King, thinking along similar lines and amused, replied enthusiastically,

“I was just going to quote that! In 1170 December 29, Henry II said, ‘Who will rid me of this meddlesome priest?’ and then the next day he was killed. Thomas à Becket – that’s exactly the same situation. We’re thinking along the same lines.”

It was a short exchange and ended there. Who can say whether it was serendipity, something rehearsed, or simply a reference we’ve all thought in some way or another applies to these “unPresidented” times.

The original Henry II quote varies by source. Some use “meddlesome priest” while others use “turbulent priest.” The actual word was probably troublesome, but if we are using the quote in the context of our current President – we may want to choose a different adjective…

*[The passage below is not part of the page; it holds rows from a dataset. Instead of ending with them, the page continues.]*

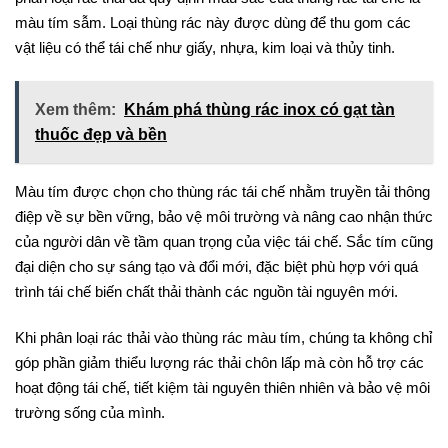
màu tím sẫm. Loại thùng rác này được dùng để thu gom các
vật liệu có thể tái chế như giấy, nhựa, kim loại và thủy tinh.
Xem thêm:
Khám phá thùng rác inox có gạt tàn
thuốc đẹp và bền
Màu tím được chọn cho thùng rác tái chế nhằm truyền tải thông
điệp về sự bền vững, bảo vệ môi trường và nâng cao nhận thức
của người dân về tầm quan trọng của việc tái chế. Sắc tím cũng
đại diện cho sự sáng tạo và đổi mới, đặc biệt phù hợp với quá
trình tái chế biến chất thải thành các nguồn tài nguyên mới.
Khi phân loại rác thải vào thùng rác màu tím, chúng ta không chỉ
góp phần giảm thiểu lượng rác thải chôn lấp mà còn hỗ trợ các
hoạt động tái chế, tiết kiệm tài nguyên thiên nhiên và bảo vệ môi
trường sống của mình.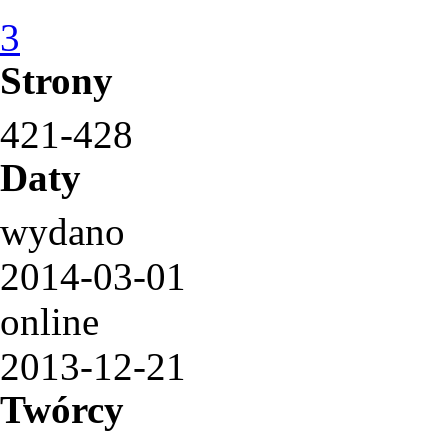
3
Strony
421-428
Daty
wydano
2014-03-01
online
2013-12-21
Twórcy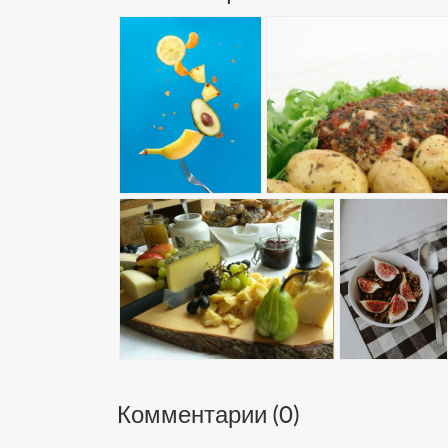
Комментарии (
0
)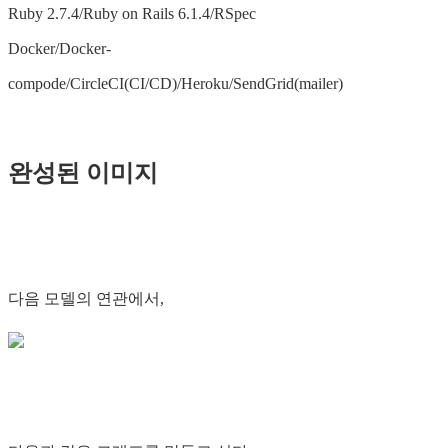
Ruby 2.7.4/Ruby on Rails 6.1.4/RSpec
Docker/Docker-
compode/CircleCI(CI/CD)/Heroku/SendGrid(mailer)
완성된 이미지
다음 모델의 연관에서,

14th century thomas a becket pilgrimage badge

14th century Thomas à Becket pilgrimage badge. Chaucer’s pilgrims may have found one like this in Canterbury. (image: British Museum)

I often have Thomas à Becket in the back of my mind this time of year. Early summer is the best time to read through Canterbury Tales. Chaucer’s story collection is framed by a tale of a group of pilgrims representing a sort of cross section of 14th century England making their way on pilgrimage together in early summer to Canterbury to give honor to “the hooly blissful martir” Thomas à Becket and telling tales along the way to pass the time.

I’m a bad Chaucer student this year though. While I was reading Knight’s Tale not too long ago, I haven’t started my annual pass through the full tales – I’ll have to get started “withouten any lenger taryynge.”

Anyway, it was nice to think, “ooh medieval reference” today during yet another reminder of the insanity that is all too commonplace in our country these days.